# [To do]
What is needed is every line of the data that includes the word "Unit". Please copy each one.

════════════════

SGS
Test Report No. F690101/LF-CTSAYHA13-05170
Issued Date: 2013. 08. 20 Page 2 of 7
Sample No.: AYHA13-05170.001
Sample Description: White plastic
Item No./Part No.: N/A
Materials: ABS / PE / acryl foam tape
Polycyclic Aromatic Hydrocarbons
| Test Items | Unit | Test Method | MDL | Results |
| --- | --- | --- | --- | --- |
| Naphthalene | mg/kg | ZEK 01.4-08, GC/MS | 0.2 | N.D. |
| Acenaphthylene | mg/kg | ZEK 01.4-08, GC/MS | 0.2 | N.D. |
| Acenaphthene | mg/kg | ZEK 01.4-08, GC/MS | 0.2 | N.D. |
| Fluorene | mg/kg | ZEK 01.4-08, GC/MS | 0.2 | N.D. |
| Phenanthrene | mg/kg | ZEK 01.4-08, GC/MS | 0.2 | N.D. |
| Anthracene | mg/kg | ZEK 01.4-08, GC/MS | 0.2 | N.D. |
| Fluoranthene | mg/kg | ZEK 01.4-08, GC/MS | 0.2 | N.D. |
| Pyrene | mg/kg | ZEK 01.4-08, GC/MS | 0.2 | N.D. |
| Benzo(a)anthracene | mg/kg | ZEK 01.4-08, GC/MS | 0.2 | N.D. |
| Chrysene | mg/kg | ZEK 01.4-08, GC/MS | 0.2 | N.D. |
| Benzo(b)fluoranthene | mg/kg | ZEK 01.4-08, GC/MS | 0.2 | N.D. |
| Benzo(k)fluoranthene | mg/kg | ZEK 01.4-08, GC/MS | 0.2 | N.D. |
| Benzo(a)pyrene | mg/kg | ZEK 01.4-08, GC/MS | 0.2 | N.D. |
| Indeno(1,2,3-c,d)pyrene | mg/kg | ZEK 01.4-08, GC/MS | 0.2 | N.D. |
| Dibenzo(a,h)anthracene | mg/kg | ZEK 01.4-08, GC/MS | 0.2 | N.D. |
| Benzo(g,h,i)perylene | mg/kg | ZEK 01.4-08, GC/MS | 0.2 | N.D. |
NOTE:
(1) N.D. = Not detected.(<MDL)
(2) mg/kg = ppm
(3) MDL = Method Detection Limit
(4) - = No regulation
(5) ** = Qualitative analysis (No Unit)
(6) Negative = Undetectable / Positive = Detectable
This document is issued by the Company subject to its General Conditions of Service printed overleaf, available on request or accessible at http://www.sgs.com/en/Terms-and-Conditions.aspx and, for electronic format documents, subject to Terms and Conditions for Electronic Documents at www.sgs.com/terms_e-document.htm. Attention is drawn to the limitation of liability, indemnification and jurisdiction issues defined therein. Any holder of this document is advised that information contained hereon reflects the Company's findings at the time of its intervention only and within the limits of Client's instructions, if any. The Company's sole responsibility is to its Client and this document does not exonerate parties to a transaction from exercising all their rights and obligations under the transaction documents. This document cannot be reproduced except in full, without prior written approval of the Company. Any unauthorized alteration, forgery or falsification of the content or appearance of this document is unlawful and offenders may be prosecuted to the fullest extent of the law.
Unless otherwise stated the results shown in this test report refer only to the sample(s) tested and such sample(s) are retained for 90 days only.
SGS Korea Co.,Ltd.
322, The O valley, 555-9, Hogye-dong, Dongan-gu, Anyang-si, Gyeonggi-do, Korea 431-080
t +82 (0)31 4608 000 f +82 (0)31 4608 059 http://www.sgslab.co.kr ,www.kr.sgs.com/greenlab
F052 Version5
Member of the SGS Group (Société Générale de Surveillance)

════════════════

# [Result]
| Test Items | Unit | Test Method | MDL | Results |
(5) ** = Qualitative analysis (No Unit)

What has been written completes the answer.